GIGI MILLS has a BFA in Theatre from the College of Santa Fe, New Mexico, and an MA in Choreography from the University of New Mexico in Albuquerque. She has exhibited in the United States, Italy, France, and China, where she was a visiting artist in Zhangjiajie in 2009.
SUZANNE PARKER is a winner of the Kinereth Gensler Award for her poetry collection Viral, which was a finalist for a Lambda Literary Award and was on the National Library Association’s Over the Rainbow Book List of recommended books for 2013. She is also a winner of Tupelo Press’s 2016 Sunken Garden Chapbook Award for her collection Feed. Her work has recently appeared or is forthcoming in Passages North, Tampa Review, Notre Dame Review, Diode, Cimarron Review, and Hunger Mountain. She’s a poetry editor at MEAD: A Magazine of Literature and Libations, and she directs the creative writing program at Brookdale Community College in New Jersey.
MIKE ROBERTS is a novelist and screenwriter from Buffalo, New York.
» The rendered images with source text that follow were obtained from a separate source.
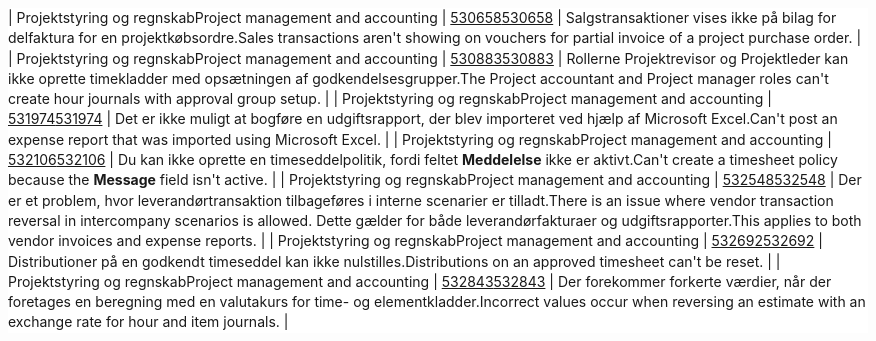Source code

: | <span data-ttu-id="2d3ad-299">Projektstyring og regnskab</span><span class="sxs-lookup"><span data-stu-id="2d3ad-299">Project management and accounting</span></span> | [<span data-ttu-id="2d3ad-300">530658</span><span class="sxs-lookup"><span data-stu-id="2d3ad-300">530658</span></span>](https://fix.lcs.dynamics.com/Issue/Details/?bugId=530658) | <span data-ttu-id="2d3ad-301">Salgstransaktioner vises ikke på bilag for delfaktura for en projektkøbsordre.</span><span class="sxs-lookup"><span data-stu-id="2d3ad-301">Sales transactions aren't showing on vouchers for partial invoice of a  project purchase order.</span></span>                                                                                                                          |
| <span data-ttu-id="2d3ad-302">Projektstyring og regnskab</span><span class="sxs-lookup"><span data-stu-id="2d3ad-302">Project management and accounting</span></span> | [<span data-ttu-id="2d3ad-303">530883</span><span class="sxs-lookup"><span data-stu-id="2d3ad-303">530883</span></span>](https://fix.lcs.dynamics.com/Issue/Details/?bugId=530883) | <span data-ttu-id="2d3ad-304">Rollerne Projektrevisor og Projektleder kan ikke oprette timekladder med opsætningen af godkendelsesgrupper.</span><span class="sxs-lookup"><span data-stu-id="2d3ad-304">The Project accountant and Project manager roles can't create hour journals with approval group setup.</span></span>                                                                                                         |
| <span data-ttu-id="2d3ad-305">Projektstyring og regnskab</span><span class="sxs-lookup"><span data-stu-id="2d3ad-305">Project management and accounting</span></span> | [<span data-ttu-id="2d3ad-306">531974</span><span class="sxs-lookup"><span data-stu-id="2d3ad-306">531974</span></span>](https://fix.lcs.dynamics.com/Issue/Details/?bugId=531974) | <span data-ttu-id="2d3ad-307">Det er ikke muligt at bogføre en udgiftsrapport, der blev importeret ved hjælp af Microsoft Excel.</span><span class="sxs-lookup"><span data-stu-id="2d3ad-307">Can't post an expense report that was imported using Microsoft Excel.</span></span>                                                                                                                                                              |
| <span data-ttu-id="2d3ad-308">Projektstyring og regnskab</span><span class="sxs-lookup"><span data-stu-id="2d3ad-308">Project management and accounting</span></span> | [<span data-ttu-id="2d3ad-309">532106</span><span class="sxs-lookup"><span data-stu-id="2d3ad-309">532106</span></span>](https://fix.lcs.dynamics.com/Issue/Details/?bugId=532106) | <span data-ttu-id="2d3ad-310">Du kan ikke oprette en timeseddelpolitik, fordi feltet **Meddelelse** ikke er aktivt.</span><span class="sxs-lookup"><span data-stu-id="2d3ad-310">Can't create a timesheet policy because the **Message** field isn't active.</span></span>                                                                                                                               |
| <span data-ttu-id="2d3ad-311">Projektstyring og regnskab</span><span class="sxs-lookup"><span data-stu-id="2d3ad-311">Project management and accounting</span></span> | [<span data-ttu-id="2d3ad-312">532548</span><span class="sxs-lookup"><span data-stu-id="2d3ad-312">532548</span></span>](https://fix.lcs.dynamics.com/Issue/Details/?bugId=532548) | <span data-ttu-id="2d3ad-313">Der er et problem, hvor leverandørtransaktion tilbageføres i interne scenarier er tilladt.</span><span class="sxs-lookup"><span data-stu-id="2d3ad-313">There is an issue where  vendor transaction reversal in intercompany scenarios is allowed.</span></span> <span data-ttu-id="2d3ad-314">Dette gælder for både leverandørfakturaer og udgiftsrapporter.</span><span class="sxs-lookup"><span data-stu-id="2d3ad-314">This applies to both vendor invoices and expense reports.</span></span>                                                                                 |
| <span data-ttu-id="2d3ad-315">Projektstyring og regnskab</span><span class="sxs-lookup"><span data-stu-id="2d3ad-315">Project management and accounting</span></span> | [<span data-ttu-id="2d3ad-316">532692</span><span class="sxs-lookup"><span data-stu-id="2d3ad-316">532692</span></span>](https://fix.lcs.dynamics.com/Issue/Details/?bugId=532692) | <span data-ttu-id="2d3ad-317">Distributioner på en godkendt timeseddel kan ikke nulstilles.</span><span class="sxs-lookup"><span data-stu-id="2d3ad-317">Distributions on an approved timesheet can't be reset.</span></span>                                                                                                                                                     |
| <span data-ttu-id="2d3ad-318">Projektstyring og regnskab</span><span class="sxs-lookup"><span data-stu-id="2d3ad-318">Project management and accounting</span></span> | [<span data-ttu-id="2d3ad-319">532843</span><span class="sxs-lookup"><span data-stu-id="2d3ad-319">532843</span></span>](https://fix.lcs.dynamics.com/Issue/Details/?bugId=532843) | <span data-ttu-id="2d3ad-320">Der forekommer forkerte værdier, når der foretages en beregning med en valutakurs for time- og elementkladder.</span><span class="sxs-lookup"><span data-stu-id="2d3ad-320">Incorrect values occur when reversing an estimate with an exchange rate for hour and item journals.</span></span>                                                                                                                  |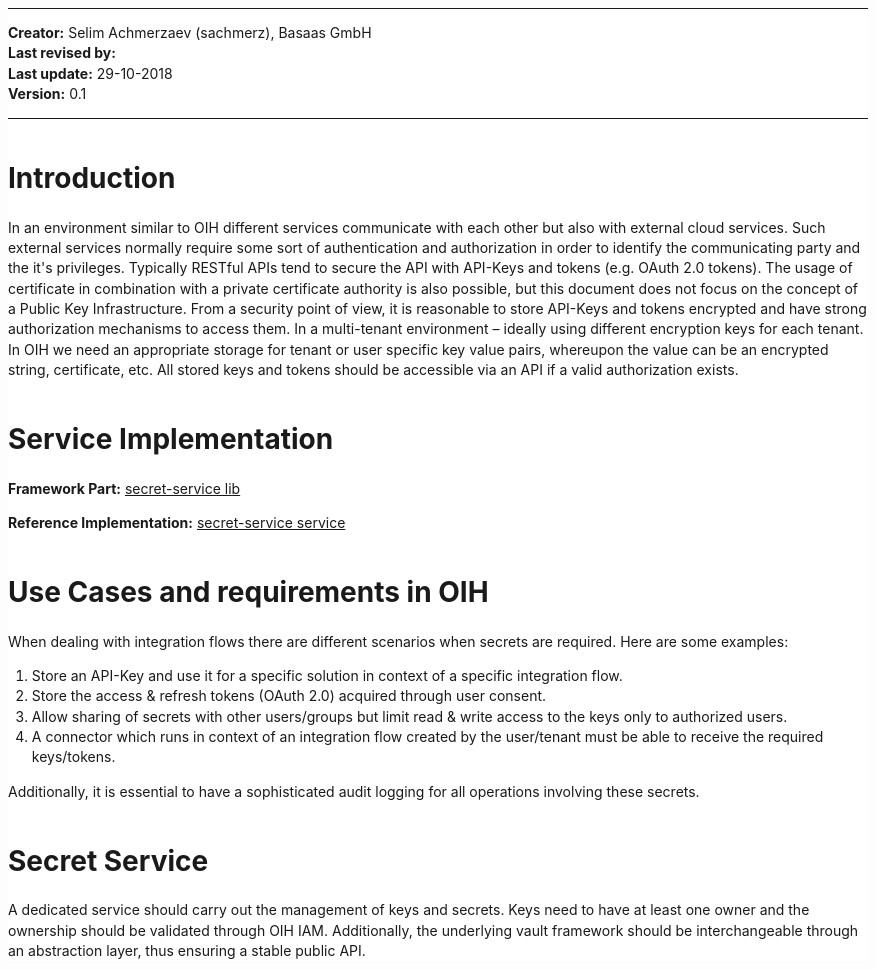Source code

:
---

**Creator:** Selim Achmerzaev (sachmerz), Basaas GmbH <br>
**Last revised by:** <br>
**Last update:** 29-10-2018<br>
**Version:** 0.1<br>

---

# Introduction

In an environment similar to OIH different services communicate with each other but also with external cloud services. Such external services normally require some sort of authentication and authorization in order to identify the communicating party and the it's privileges. Typically RESTful APIs tend to secure the API with API-Keys and tokens (e.g. OAuth 2.0 tokens). The usage of certificate in combination with a private certificate authority is also possible, but this document does not focus on the concept of a Public Key Infrastructure. From a security point of view, it is reasonable to store API-Keys and tokens encrypted and have strong authorization mechanisms to access them. In a multi-tenant environment – ideally using different encryption keys for each tenant. In OIH we need an appropriate storage for tenant or user specific key value pairs, whereupon the value can be an encrypted string, certificate, etc. All stored keys and tokens should be accessible via an API if a valid authorization exists.

# Service Implementation

**Framework Part:** [secret-service lib](https://github.com/openintegrationhub/openintegrationhub/tree/master/lib/secret-service)

**Reference Implementation:** [secret-service service](https://github.com/openintegrationhub/openintegrationhub/tree/master/services/secret-service)

# Use Cases and requirements in OIH

When dealing with integration flows there are different scenarios when secrets are required. Here are some examples:

1. Store an API-Key and use it for a specific solution in context of a specific integration flow.
2. Store the access & refresh tokens (OAuth 2.0) acquired through user consent.
3. Allow sharing of secrets with other users/groups but limit read & write access to the keys only to authorized users.
4. A connector which runs in context of an integration flow created by the user/tenant must be able to receive the required keys/tokens.

Additionally, it is essential to have a sophisticated audit logging for all operations involving these secrets.

# Secret Service

A dedicated service should carry out the management of keys and secrets. Keys need to have at least one owner and the ownership should be validated through OIH IAM. Additionally, the underlying vault framework should be interchangeable through an abstraction layer, thus ensuring a stable public API.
His first screenplay, King Kelly, premiered at the 2012 South by Southwest Film Festival, and his second, an adaptation of Brad Land’s memoir Goat, premiered at the Sundance Film Festival in 2016. Cannibals in Love (Farrar, Straus, and Giroux, 2016) is his first novel. He lives and works in Los Angeles.
CARL SANDBURG (1878–1967) published his first volume of poetry in 1904, In Reckless Ecstasy. He received honorary degrees from Lombard, Knox College, and Northwestern University. His poetry career took off in earnest with Chicago Poems (1916) and Cornhuskers (1918), for which he received the Pulitzer Prize. Sandburg also wrote extensively about Abraham Lincoln, American folklore, and ballads, as well as books for children. He won two more Pulitzers for Abraham Lincoln: The War Years (1939) and Complete Poems (1950).
PERCY BYSSHE SHELLEY (1792–1822) was a Romantic era English poet. Some of his most well-known works include Ozymandias, Queen Mab, and Prometheus Unbound.
JONATHAN SMITH received his BA from the University for Creative Arts in Canterbury, UK, and a diploma in Documentary Practice and Visual Journalism at the International Center for Photography in New York City, where he now lives. Smith has had solo exhibitions in both the United States and internationally, and has been the recipient of a number of awards, including the Heart Biennial Award, the Flash Forward Award from The Magenta Foundation, and the PDN Annual Awards. His photographs have appeared in the Smithsonian and The View magazines, PDN, Art and Architecture, and The Royal Photographic Society. His work can be found at www.jonathansmithphotography.com.
GRANT SNIDER is the creator of the online strip, Incidental Comics. The Shape of Ideas, a collection of his comics on the creative process, will be published by Abrams in Spring 2017. He lives in Wichita, Kansas, with his family.
EMILY SULLIVAN is a writer and educator from Connecticut. She earned her BA in English from the University of Connecticut and her MA from the University of Massachusetts, Boston. Her work has appeared in The Toast, The Frisky, The Hartford Courant, and others. She is currently working on her first novel and during breaks she tweets @paperbacklady.
WALT WHITMAN (1819–1892) grew up in Brooklyn and on Long Island, and became a printer in New York City and later a teacher on Long Island. The first edition of his seminal work, Leaves of Grass, was published in 1855. He spent the rest of his life working on subsequent editions and volunteering in hospitals during and following the Civil War. He died in Camden, New Jersey.